- What you have to do
Produce a verbatim copy of the following records, leaving out all pictures.
**** The data
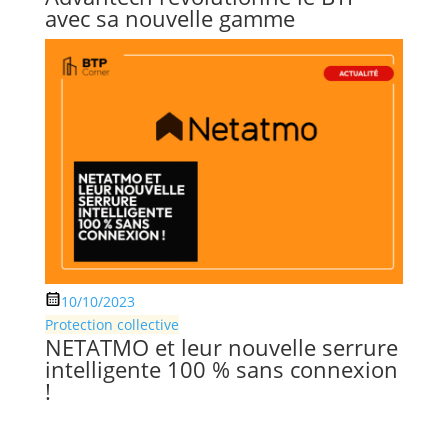
avec sa nouvelle gamme
10/10/2023
Protection collective
NETATMO et leur nouvelle serrure
intelligente 100 % sans connexion
!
********
- Completed task
avec sa nouvelle gamme
10/10/2023
Protection collective
NETATMO et leur nouvelle serrure
intelligente 100 % sans connexion
!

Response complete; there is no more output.